My beliefs about love have changed as a result of this relationship. Before this I thought that love was neverending. I thought that if you loved someone you never stopped loving them. And that is probably still true. The meaning is different though. Our love exists within that room, and within the memories of that room, and will exist there forever. That broken girl and that broken boy that somehow unbroke each other will always exist there. And I will cherish what happened in those months that all we really had was each other. But I live in the real world, one that isn't safe or sheltered. I live in a world where I get hurt now.
And when I felt like I couldn't deal with that hurt anymore I returned to that place thinking that it would still be the same even though everything else was now different. I came back seeking that comfort that had existed for so long. But in my absence, it had changed, he had changed, we had changed. So I picked myself back up, and I healed myself this time, because I could.

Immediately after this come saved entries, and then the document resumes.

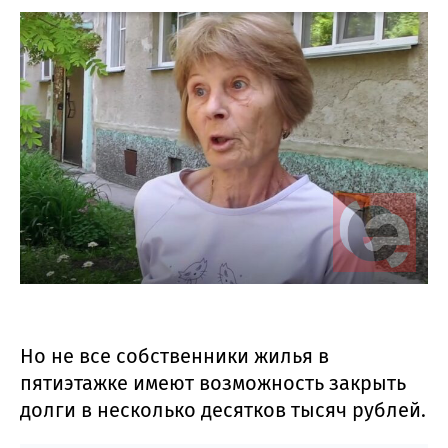
Но не все собственники жилья в
пятиэтажке имеют возможность закрыть
долги в несколько десятков тысяч рублей.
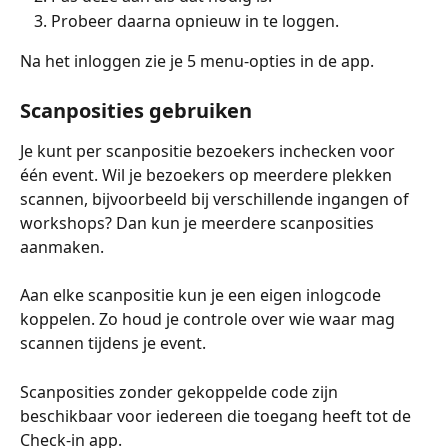
Probeer daarna opnieuw in te loggen.
Na het inloggen zie je 5 menu-opties in de app.
Scanposities gebruiken
Je kunt per scanpositie bezoekers inchecken voor 
één event. Wil je bezoekers op meerdere plekken 
scannen, bijvoorbeeld bij verschillende ingangen of 
workshops? Dan kun je meerdere scanposities 
aanmaken.
Aan elke scanpositie kun je een eigen inlogcode 
koppelen. Zo houd je controle over wie waar mag 
scannen tijdens je event. 
Scanposities zonder gekoppelde code zijn 
beschikbaar voor iedereen die toegang heeft tot de 
Check-in app.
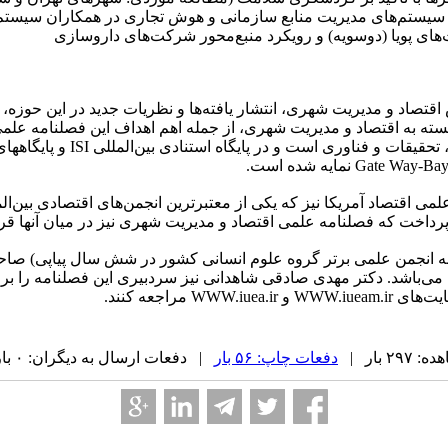
یستم‌های مدیریت منابع سازمانی و هوش تجاری در همکاران سیستم (RPBI
یت‌های پویا (دوسویه) و رویکرد منبع‌محور شرکت‌های داروسازی
تصاد و مدیریت شهری، انتشار یافته‌ها و نظریات جدید در این حوزه،
ابسته به اقتصاد و مدیریت شهری، از جمله اهم اهداف این فصلنامه عل
وابسته به انجمن علمی اقتصاد آمریکا نیز که یکی از معتبرترین انجمن‌های اقتصا
به انجمن علمی برتر گروه علوم انسانی کشور در شش سال پیاپی) صاح
می‌باشد. دکتر مهدی صادقی شاهدانی نیز سردبیری این فصلنامه را بر 
۲ بار |
دفعات چاپ: ۵۶ بار
| دفعات ارسال به دیگران: ۰ بار |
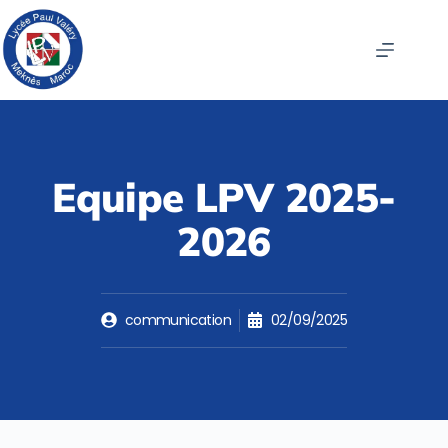
Equipe LPV 2025-
2026
communication
02/09/2025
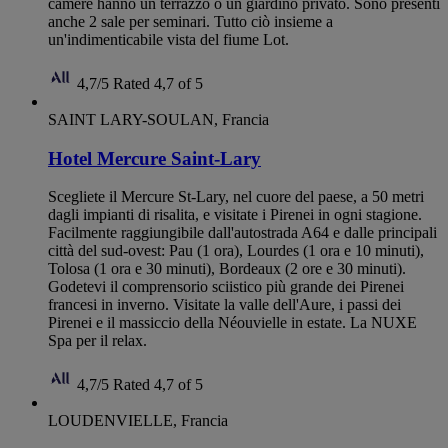
camere hanno un terrazzo o un giardino privato. Sono presenti
anche 2 sale per seminari. Tutto ciò insieme a
un'indimenticabile vista del fiume Lot.
4,7/5
Rated 4,7 of 5
SAINT LARY-SOULAN, Francia
Hotel Mercure Saint-Lary
Scegliete il Mercure St-Lary, nel cuore del paese, a 50 metri
dagli impianti di risalita, e visitate i Pirenei in ogni stagione.
Facilmente raggiungibile dall'autostrada A64 e dalle principali
città del sud-ovest: Pau (1 ora), Lourdes (1 ora e 10 minuti),
Tolosa (1 ora e 30 minuti), Bordeaux (2 ore e 30 minuti).
Godetevi il comprensorio sciistico più grande dei Pirenei
francesi in inverno. Visitate la valle dell'Aure, i passi dei
Pirenei e il massiccio della Néouvielle in estate. La NUXE
Spa per il relax.
4,7/5
Rated 4,7 of 5
LOUDENVIELLE, Francia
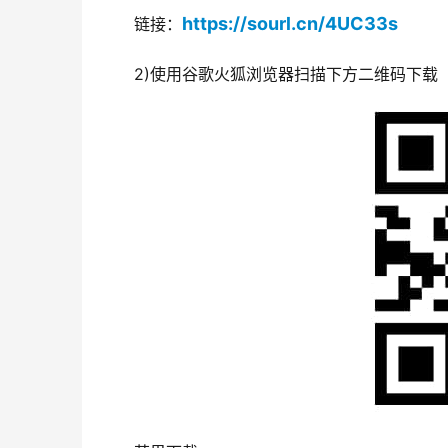
https://sourl.cn/4UC33s
链接：
2)使用谷歌火狐浏览器扫描下方二维码下载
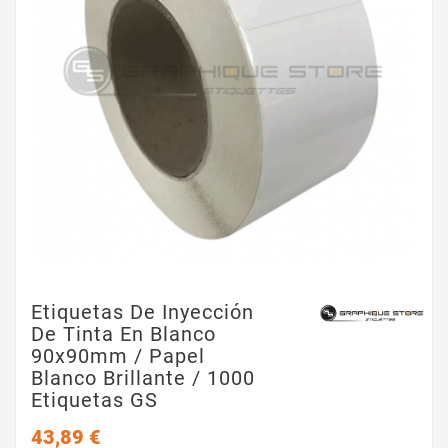
Etiquetas De Inyección
De Tinta En Blanco
90x90mm / Papel
Blanco Brillante / 1000
Etiquetas GS
43,89 €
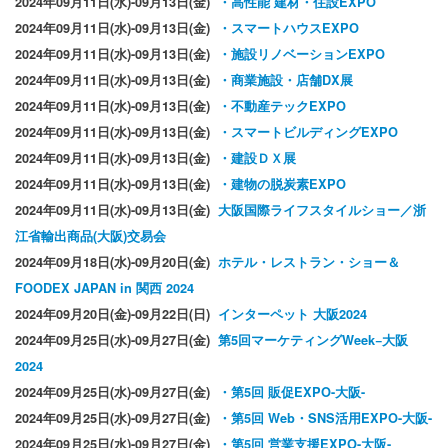
2024年09月11日(水)-09月13日(金)
・高性能 建材・住設EXPO
2024年09月11日(水)-09月13日(金)
・スマートハウスEXPO
2024年09月11日(水)-09月13日(金)
・施設リノベーションEXPO
2024年09月11日(水)-09月13日(金)
・商業施設・店舗DX展
2024年09月11日(水)-09月13日(金)
・不動産テックEXPO
2024年09月11日(水)-09月13日(金)
・スマートビルディングEXPO
2024年09月11日(水)-09月13日(金)
・建設ＤＸ展
2024年09月11日(水)-09月13日(金)
・建物の脱炭素EXPO
2024年09月11日(水)-09月13日(金)
大阪国際ライフスタイルショー／浙
江省輸出商品(大阪)交易会
2024年09月18日(水)-09月20日(金)
ホテル・レストラン・ショー＆
FOODEX JAPAN in 関西 2024
2024年09月20日(金)-09月22日(日)
インターペット 大阪2024
2024年09月25日(水)-09月27日(金)
第5回マーケティングWeek−大阪
2024
2024年09月25日(水)-09月27日(金)
・第5回 販促EXPO-大阪-
2024年09月25日(水)-09月27日(金)
・第5回 Web・SNS活用EXPO-大阪-
2024年09月25日(水)-09月27日(金)
・第5回 営業支援EXPO-大阪-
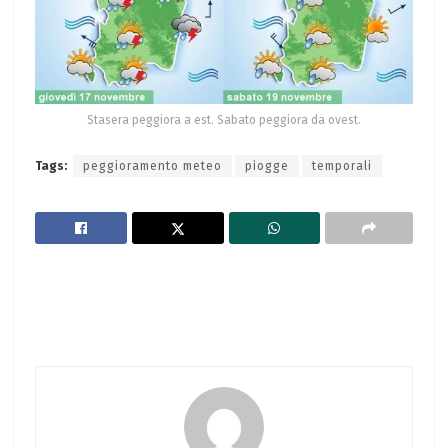
Stasera peggiora a est. Sabato peggiora da ovest.
Tags:
peggioramento meteo
piogge
temporali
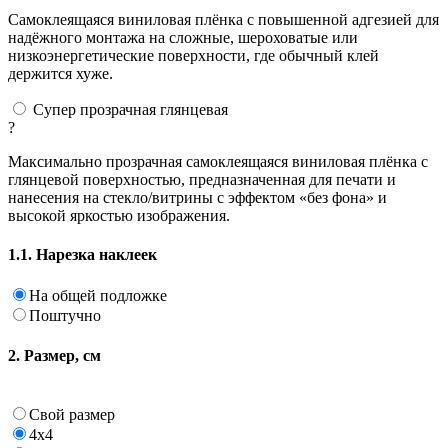
Самоклеящаяся виниловая плёнка с повышенной адгезией для
надёжного монтажа на сложные, шероховатые или
низкоэнергетические поверхности, где обычный клей
держится хуже.
Супер прозрачная глянцевая
?
Максимально прозрачная самоклеящаяся виниловая плёнка с
глянцевой поверхностью, предназначенная для печати и
нанесения на стекло/витрины с эффектом «без фона» и
высокой яркостью изображения.
1.1. Нарезка наклеек
На общей подложке
Поштучно
2. Размер, см
Свой размер
4х4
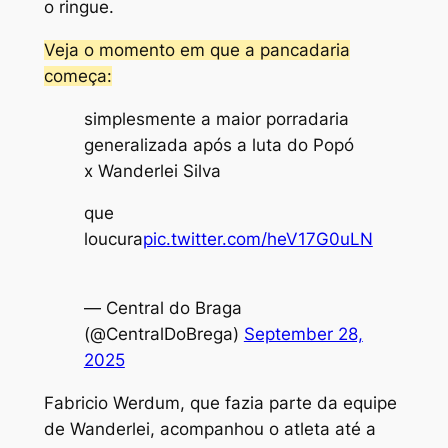
o ringue.
Veja o momento em que a pancadaria
começa:
simplesmente a maior porradaria
generalizada após a luta do Popó
x Wanderlei Silva
que
loucura
pic.twitter.com/heV17G0uLN
— Central do Braga
(@CentralDoBrega)
September 28,
2025
Fabricio Werdum, que fazia parte da equipe
de Wanderlei, acompanhou o atleta até a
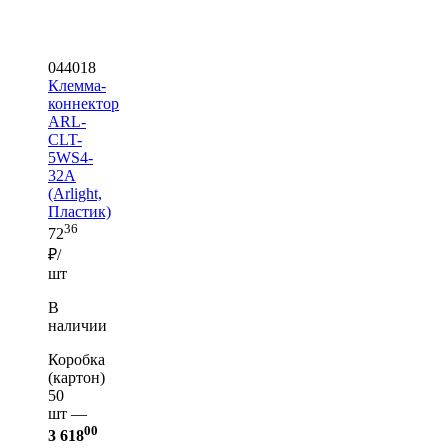
044018
Клемма-
коннектор
ARL-
CLT-
5WS4-
32A
(Arlight,
Пластик)
36
72
₽/
шт
В
наличии
Коробка
(картон)
50
шт —
00
3 618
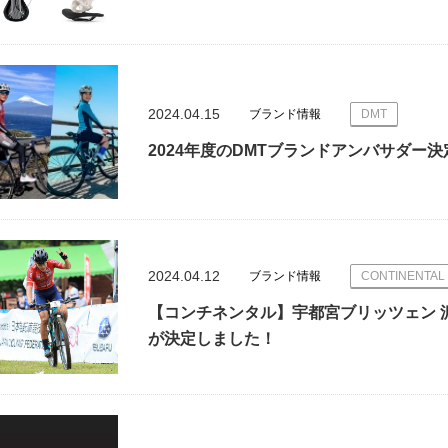
2024.04.15
ブランド情報
DMT
2024年度のDMTブランドアンバサダー
2024.04.12
ブランド情報
CONTINENTAL
【コンチネンタル】宇都宮ブリッツェン 
が決定しました！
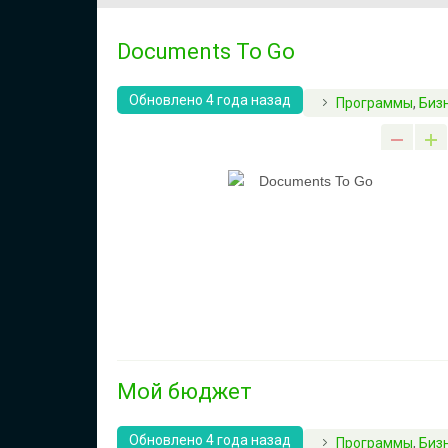
Documents To Go
Обновлено 4 года назад
Программы
,
Биз
Мой бюджет
Обновлено 4 года назад
Программы
,
Биз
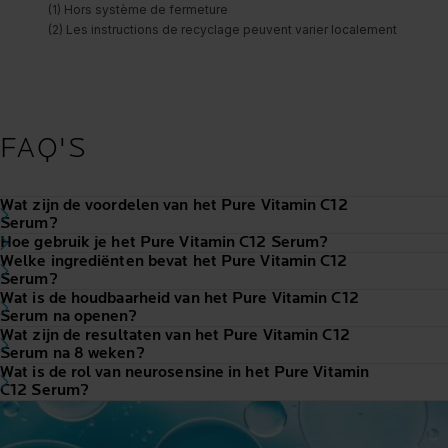
FAQ'S
Wat zijn de voordelen van het Pure Vitamin C12
Serum?
Hoe gebruik je het Pure Vitamin C12 Serum?
Welke ingrediënten bevat het Pure Vitamin C12
Serum?
Wat is de houdbaarheid van het Pure Vitamin C12
Serum na openen?
Wat zijn de resultaten van het Pure Vitamin C12
Serum na 8 weken?
Wat is de rol van neurosensine in het Pure Vitamin
C12 Serum?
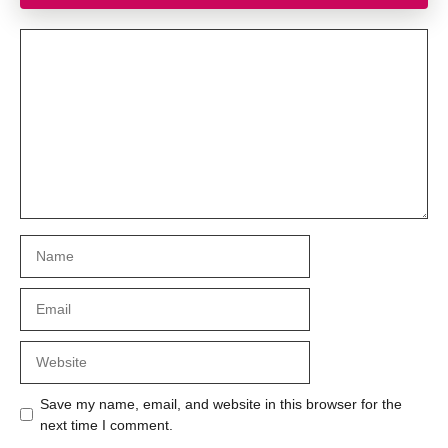
Comment
Name
Email
Website
Save my name, email, and website in this browser for the
next time I comment.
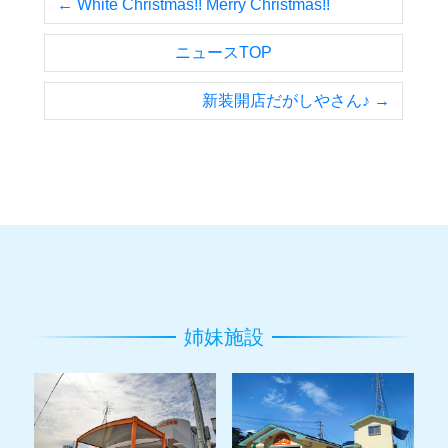
← White Christmas!! Merry Christmas!!
ニュースTOP
新装開店だがしやさん♪ →
姉妹施設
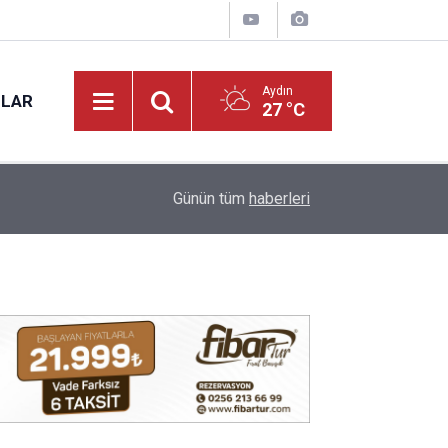
Aydın
NLAR
27 °C
17:20
VALİ VAROL, PMYO’DA İNCELEMELERDE BUL
Günün tüm
haberleri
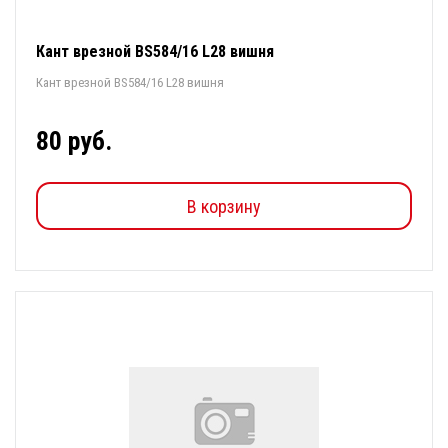
Кант врезной BS584/16 L28 вишня
Кант врезной BS584/16 L28 вишня
80 руб.
В корзину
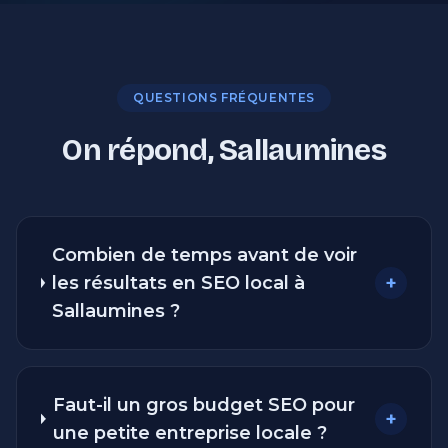
QUESTIONS FRÉQUENTES
On répond, Sallaumines
Combien de temps avant de voir
+
les résultats en SEO local à
Sallaumines ?
Faut-il un gros budget SEO pour
+
une petite entreprise locale ?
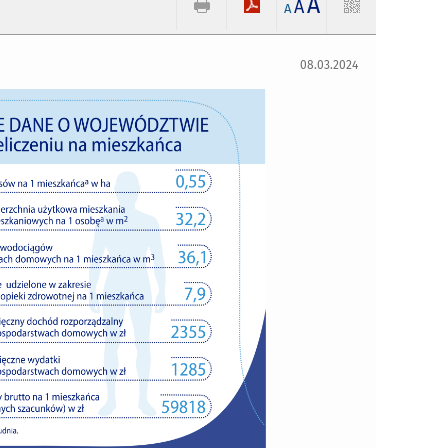
A
A
A
08.03.2024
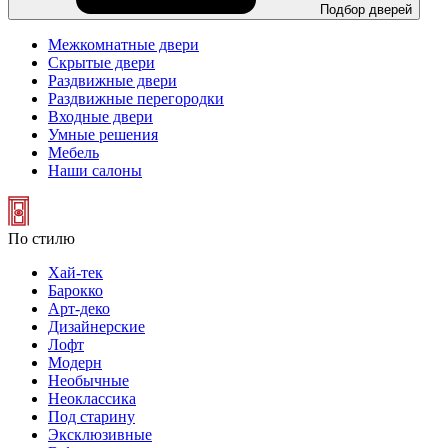
Подбор дверей
Межкомнатные двери
Скрытые двери
Раздвижные двери
Раздвижные перегородки
Входные двери
Умные решения
Мебель
Наши салоны
По стилю
Хай-тек
Барокко
Арт-деко
Дизайнерские
Лофт
Модерн
Необычные
Неоклассика
Под старину
Эксклюзивные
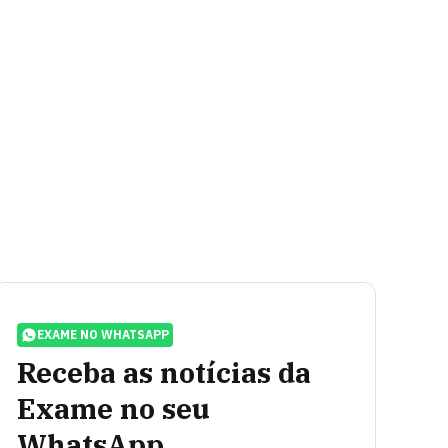
EXAME NO WHATSAPP
Receba as notícias da
Exame no seu
WhatsApp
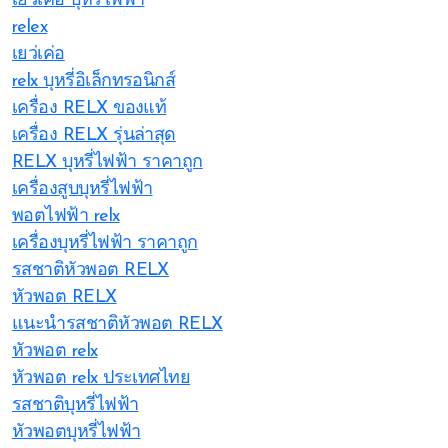
เยว่เค่อ บุหรี่ไฟฟ้า
relex
เยว่เค่อ
relx บุหรี่อิเล็กทรอนิกส์
เครื่อง RELX ของแท้
เครื่อง RELX รุ่นล่าสุด
RELX บุหรี่ไฟฟ้า ราคาถูก
เครื่องสูบบุหรี่ไฟฟ้า
พอตไฟฟ้า relx
เครื่องบุหรี่ไฟฟ้า ราคาถูก
รสชาติหัวพอต RELX
หัวพอต RELX
แนะนำรสชาติหัวพอต RELX
หัวพอต relx
หัวพอต relx ประเทศไทย
รสชาติบุหรี่ไฟฟ้า
หัวพอตบุหรี่ไฟฟ้า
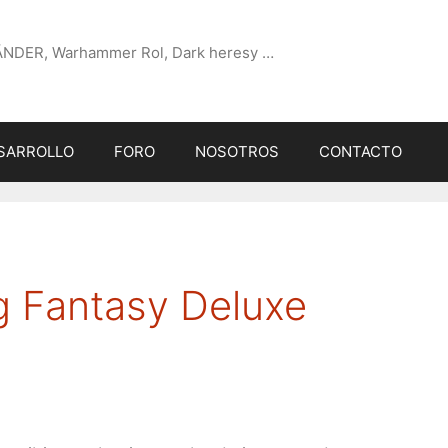
ÄNDER, Warhammer Rol, Dark heresy …
SARROLLO
FORO
NOSOTROS
CONTACTO
g Fantasy Deluxe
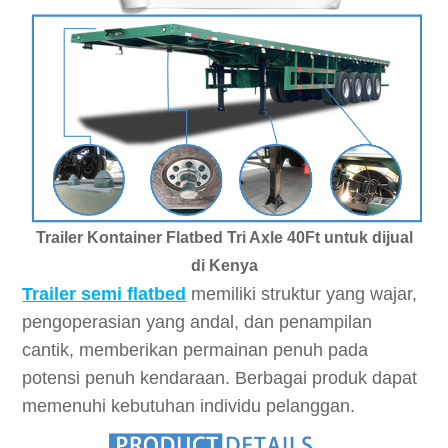
Trailer Kontainer Flatbed Tri Axle 40Ft untuk dijual
di
Kenya
Trailer semi flatbed
memiliki struktur yang wajar,
pengoperasian yang andal, dan penampilan
cantik, memberikan permainan penuh pada
potensi penuh kendaraan. Berbagai produk dapat
memenuhi kebutuhan individu pelanggan.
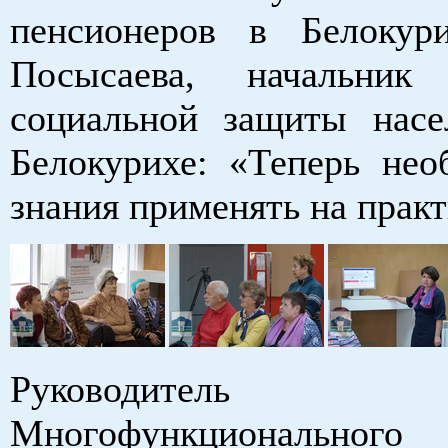
пенсионеров в Белокур
Посысаева, начальник 
социальной защиты насе
Белокурихе: «Теперь нео
знания применять на практ
Руководитель 
Многофункционально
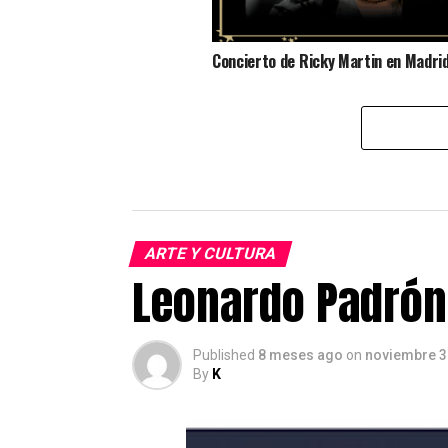
Concierto de Ricky Martin en Madri
ARTE Y CULTURA
Leonardo Padrón 
Published
8 meses ago
on
noviembre 3
By
K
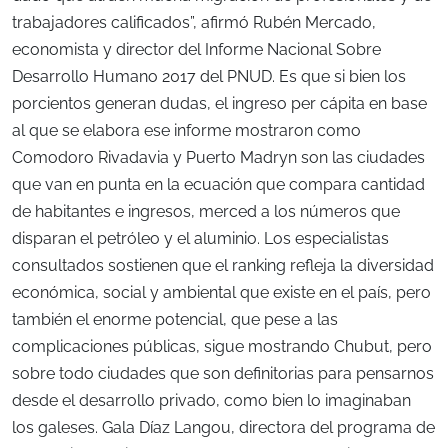
trabajadores calificados”, afirmó Rubén Mercado,
economista y director del Informe Nacional Sobre
Desarrollo Humano 2017 del PNUD. Es que si bien los
porcientos generan dudas, el ingreso per cápita en base
al que se elabora ese informe mostraron como
Comodoro Rivadavia y Puerto Madryn son las ciudades
que van en punta en la ecuación que compara cantidad
de habitantes e ingresos, merced a los números que
disparan el petróleo y el aluminio. Los especialistas
consultados sostienen que el ranking refleja la diversidad
económica, social y ambiental que existe en el país, pero
también el enorme potencial, que pese a las
complicaciones públicas, sigue mostrando Chubut, pero
sobre todo ciudades que son definitorias para pensarnos
desde el desarrollo privado, como bien lo imaginaban
los galeses. Gala Díaz Langou, directora del programa de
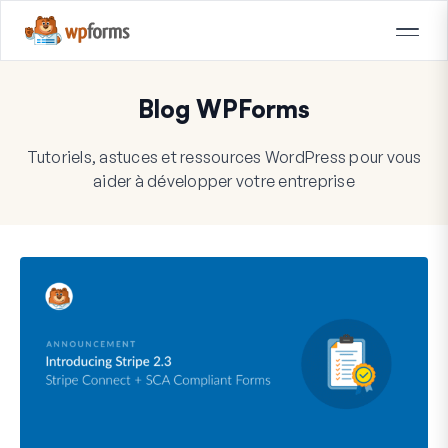
Blog WPForms
Tutoriels, astuces et ressources WordPress pour vous
aider à développer votre entreprise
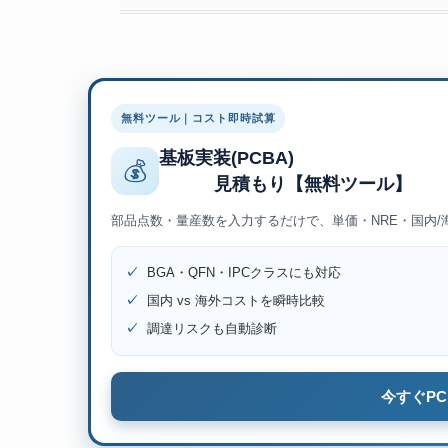
無料ツール｜コスト即時試算
基板実装(PCBA)
💰
見積もり【無料ツール
部品点数・量産数を入力するだけで、単価・NRE・国内
✓
BGA・QFN・IPCクラスにも対応
✓
国内 vs 海外コストを瞬時比較
✓
調達リスクも自動診断
今すぐPC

What I didn't realize is that maybe he didn't think of us the same way. Maybe I took for granted the fact that we were so alike, that he had to feel the same way I did. I could go from loving him, to loving being around him without much chaos in my world. I could be his friend. But he never wanted to be mine.
I just wish that he could see what we really had. That we had a perfect life, in the confines of his room, but that that life did not translate to the real world. We had everything we needed in that room, but out in the real world we need more. And that in that room the world flies by without us. People grow up without us, and have real lives. People go to real jobs, and get married and have children. We are not that for each other. We are not the happily ever after. We are the once upon a time.
But unfortunately now we are the end. And I guess that makes sense on some cosmic level that no one else can understand. We were more for each other in those few months than most people are for each other in ten years. We were a rather concentrated relationship, and probably one of the best relationships I've ever had. He wanted to be more for me, but I wish he could just see that the reason I loved him was because he wasn't trying. I fell in love with a boy that was broken hoping to fix him. I loved him for his sadness, and for his failing confindence, and also for his broken heart. But then one day he healed. And even though he was still a great man, an amazing man, he was not the boy that I fell in love with. And so, I fell out of love.
We were meant for each other, for those few months, to learn that love did still exist. Maybe he'll hate me for finding out that I feel this way, that I loved him but left him. And maybe he'll still think that he wasn't enough, or maybe that he was too much. I think he was just enough. And ya maybe it's not the kind of love that lasts forever, but its still important, it's still an important kind of love. This is the kind of love that heals all wounds, and no other love will ever measure up in that regard.
That scream could have shook mountains, and maybe it did. Maybe that's what it took for me to see that we were not as similar as I had thought. Maybe that's what he needed to do to rip me out of the real world and back to that world that we had created together. I escaped it, but I'm not sure that he ever wanted to.